Canine Glaucoma Treatment with Cryosurgery

Canine glaucoma is the result of too much pressure within a dog’s eye. With new developments in glaucoma treatments, cryosurgery is an option more pet owners are choosing to help dogs with this ocular disease.

Canine Glaucoma

A normal dog eye has fluid in it called the aqueous humor, which is eventually drained into the bloodstream as new fluid forms. When the production of the aqueous humor exceeds how much is being drained, too much pressure builds up within a dog’s anterior chamber of the eye. This pressure causes damage to the optic nerve and leads to vision loss.

Symptoms of glaucoma include:

  • Red eyes
  • Squinting
  • Photophobia
  • Eyes that bulge
  • Dry eyes
  • A cloudy look to the dog’s eye

 After diagnosing glaucoma, treatment can begin.

Canine Glaucoma Treatment with Cryosurgery

The goals of glaucoma treatment are to fix the underlying cause behind the condition, to save or restore vision and to decrease pressure within the canine eye. Surgical treatment is used to stop the production of the aqueous humor and is usually employed after the use of medications and other therapies didn’t work. Cryosurgery is one procedure that can accomplish this, with freezing techniques that don’t involve cutting into the eye.

When cryosurgery is used to treat canine glaucoma, a dog is placed under anesthesia and a probe that’s as cold as -80˚C is used on the sclera (the outside of the eye) to freeze the ciliary body, to kill the cells that produce the aqueous humor. The amount of damage done to the ciliary body has to be sufficient enough to make sure there is a balance between the production of the aqueous humor and its drainage.

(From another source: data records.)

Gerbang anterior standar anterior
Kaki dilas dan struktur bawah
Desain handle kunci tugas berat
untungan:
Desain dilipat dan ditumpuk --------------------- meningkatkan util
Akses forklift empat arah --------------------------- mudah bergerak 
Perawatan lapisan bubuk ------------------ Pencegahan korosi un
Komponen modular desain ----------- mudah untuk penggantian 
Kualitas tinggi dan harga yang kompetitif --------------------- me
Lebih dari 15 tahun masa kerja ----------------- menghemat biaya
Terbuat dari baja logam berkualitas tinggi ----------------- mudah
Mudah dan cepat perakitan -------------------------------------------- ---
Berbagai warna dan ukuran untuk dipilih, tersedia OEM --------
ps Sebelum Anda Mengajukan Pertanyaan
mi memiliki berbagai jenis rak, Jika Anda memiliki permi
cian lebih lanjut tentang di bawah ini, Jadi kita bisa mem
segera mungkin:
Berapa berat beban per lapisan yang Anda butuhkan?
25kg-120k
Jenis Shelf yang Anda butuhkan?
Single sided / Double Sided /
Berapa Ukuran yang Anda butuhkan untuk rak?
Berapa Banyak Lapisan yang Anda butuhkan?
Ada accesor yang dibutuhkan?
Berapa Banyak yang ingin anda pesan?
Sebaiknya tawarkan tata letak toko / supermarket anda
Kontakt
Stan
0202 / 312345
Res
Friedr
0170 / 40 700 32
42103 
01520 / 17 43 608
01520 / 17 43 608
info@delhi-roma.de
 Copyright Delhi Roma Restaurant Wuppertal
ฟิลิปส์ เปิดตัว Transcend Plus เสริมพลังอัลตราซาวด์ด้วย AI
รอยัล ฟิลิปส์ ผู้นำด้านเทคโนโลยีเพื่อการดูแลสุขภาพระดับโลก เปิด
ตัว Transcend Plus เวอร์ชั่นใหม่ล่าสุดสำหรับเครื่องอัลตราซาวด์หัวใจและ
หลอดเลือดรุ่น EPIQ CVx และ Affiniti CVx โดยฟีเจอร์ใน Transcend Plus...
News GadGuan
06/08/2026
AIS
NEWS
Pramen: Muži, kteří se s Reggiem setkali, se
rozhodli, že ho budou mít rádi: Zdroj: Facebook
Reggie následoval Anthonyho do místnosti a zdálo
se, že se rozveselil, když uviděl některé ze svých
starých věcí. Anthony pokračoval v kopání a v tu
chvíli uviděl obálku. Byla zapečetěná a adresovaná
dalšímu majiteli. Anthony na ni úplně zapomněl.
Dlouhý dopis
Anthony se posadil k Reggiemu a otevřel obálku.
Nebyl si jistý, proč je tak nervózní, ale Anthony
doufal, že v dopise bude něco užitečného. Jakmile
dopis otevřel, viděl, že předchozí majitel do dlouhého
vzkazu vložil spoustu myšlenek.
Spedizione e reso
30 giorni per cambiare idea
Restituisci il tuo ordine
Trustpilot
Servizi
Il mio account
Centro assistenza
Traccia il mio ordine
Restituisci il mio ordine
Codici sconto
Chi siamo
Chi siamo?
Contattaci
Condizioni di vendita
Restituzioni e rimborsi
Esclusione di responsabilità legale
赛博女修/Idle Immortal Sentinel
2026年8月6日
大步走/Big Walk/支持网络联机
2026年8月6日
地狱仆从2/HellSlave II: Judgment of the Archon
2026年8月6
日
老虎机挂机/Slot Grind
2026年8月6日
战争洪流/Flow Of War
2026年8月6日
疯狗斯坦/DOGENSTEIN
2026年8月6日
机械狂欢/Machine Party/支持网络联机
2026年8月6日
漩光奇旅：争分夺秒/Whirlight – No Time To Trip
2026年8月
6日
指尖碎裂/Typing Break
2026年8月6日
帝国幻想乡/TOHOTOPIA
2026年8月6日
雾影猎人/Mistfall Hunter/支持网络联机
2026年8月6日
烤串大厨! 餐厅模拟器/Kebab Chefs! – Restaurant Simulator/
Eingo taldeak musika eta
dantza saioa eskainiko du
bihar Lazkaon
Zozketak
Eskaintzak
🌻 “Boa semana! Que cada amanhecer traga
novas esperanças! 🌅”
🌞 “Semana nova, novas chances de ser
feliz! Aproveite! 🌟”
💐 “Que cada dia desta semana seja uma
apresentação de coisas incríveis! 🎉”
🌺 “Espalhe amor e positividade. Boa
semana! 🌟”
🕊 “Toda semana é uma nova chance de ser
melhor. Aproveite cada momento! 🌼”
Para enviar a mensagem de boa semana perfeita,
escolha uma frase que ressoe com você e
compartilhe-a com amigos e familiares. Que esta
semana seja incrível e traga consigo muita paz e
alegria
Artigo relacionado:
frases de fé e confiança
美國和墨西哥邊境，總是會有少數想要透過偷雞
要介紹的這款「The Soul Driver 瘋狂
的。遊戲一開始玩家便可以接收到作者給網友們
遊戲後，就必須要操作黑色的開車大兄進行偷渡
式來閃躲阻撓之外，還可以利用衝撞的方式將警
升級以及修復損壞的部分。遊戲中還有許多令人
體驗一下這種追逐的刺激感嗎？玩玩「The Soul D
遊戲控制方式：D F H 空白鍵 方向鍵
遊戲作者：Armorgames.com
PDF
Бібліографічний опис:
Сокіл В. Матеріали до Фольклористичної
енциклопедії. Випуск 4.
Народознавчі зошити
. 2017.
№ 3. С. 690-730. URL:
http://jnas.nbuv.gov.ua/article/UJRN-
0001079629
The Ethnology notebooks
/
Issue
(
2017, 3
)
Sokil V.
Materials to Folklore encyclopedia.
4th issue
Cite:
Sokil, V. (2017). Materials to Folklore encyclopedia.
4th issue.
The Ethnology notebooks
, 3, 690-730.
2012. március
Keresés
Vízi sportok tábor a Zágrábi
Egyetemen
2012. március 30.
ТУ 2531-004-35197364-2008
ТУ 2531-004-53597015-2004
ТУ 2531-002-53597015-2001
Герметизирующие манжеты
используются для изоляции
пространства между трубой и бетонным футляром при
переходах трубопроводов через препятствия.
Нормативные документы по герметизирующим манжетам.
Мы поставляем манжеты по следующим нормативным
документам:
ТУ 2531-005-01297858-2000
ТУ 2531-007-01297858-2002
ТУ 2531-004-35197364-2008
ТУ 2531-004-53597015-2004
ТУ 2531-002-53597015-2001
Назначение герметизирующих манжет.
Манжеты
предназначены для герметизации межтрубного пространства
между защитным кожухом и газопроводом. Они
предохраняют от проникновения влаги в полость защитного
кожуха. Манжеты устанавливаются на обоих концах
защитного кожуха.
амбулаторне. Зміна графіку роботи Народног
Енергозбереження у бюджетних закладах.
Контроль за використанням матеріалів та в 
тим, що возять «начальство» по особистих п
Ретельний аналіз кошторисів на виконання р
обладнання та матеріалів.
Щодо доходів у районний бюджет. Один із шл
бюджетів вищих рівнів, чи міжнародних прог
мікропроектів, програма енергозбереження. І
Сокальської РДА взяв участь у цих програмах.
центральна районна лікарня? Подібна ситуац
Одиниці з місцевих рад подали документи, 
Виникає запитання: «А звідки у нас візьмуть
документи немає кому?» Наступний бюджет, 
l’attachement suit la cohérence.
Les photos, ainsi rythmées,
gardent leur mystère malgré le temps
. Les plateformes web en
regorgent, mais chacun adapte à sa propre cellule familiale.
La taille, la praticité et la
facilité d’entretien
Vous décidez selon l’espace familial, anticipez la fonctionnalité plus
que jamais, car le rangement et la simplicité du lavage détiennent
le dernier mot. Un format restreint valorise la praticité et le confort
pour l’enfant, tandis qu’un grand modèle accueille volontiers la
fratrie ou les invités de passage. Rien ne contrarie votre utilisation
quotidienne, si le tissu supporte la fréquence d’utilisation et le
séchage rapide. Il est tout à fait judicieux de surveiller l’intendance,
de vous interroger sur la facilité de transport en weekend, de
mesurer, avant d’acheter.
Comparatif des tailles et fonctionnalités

This surgery can be done on dogs that are blind or still have vision. However, when a dog is already blind as a result of glaucoma, the goal of treatment is relieve the pressure in the affected eye and provide some much needed comfort. Cryosurgery can be aggressive, and is typically used as a last resort, because this treatment option can destroy much of the inside of a dog’s eye in an attempt to relieve the pressure.

Risks of Canine Glaucoma Treatment with Cryosurgery

After cryosurgery to treat glaucoma, a dog’s whites of the eyes will be red, which is normal. Complications that can arise after this procedure include a detachment of the retina, intraocular pressure and bleeding that can lead to the placement of a shunt or blindness. Other risks of cryosurgery for canine glaucoma include post-operative eye shrinkage, atrophy of the iris and cataracts. There is also a chance a dog will develop glaucoma again, even after the procedure.

Glaucoma is one of the leading causes of blindness in dogs. Cryosurgery, being minimally invasive, is a good treatment option for dogs with glaucoma after other treatments (medical or surgical) weren’t found to be effective. If a dog has been having difficulty resolving his glaucoma with the use of initial medical treatments, cryosurgery may be a good option to discuss with a canine veterinary ophthalmologist.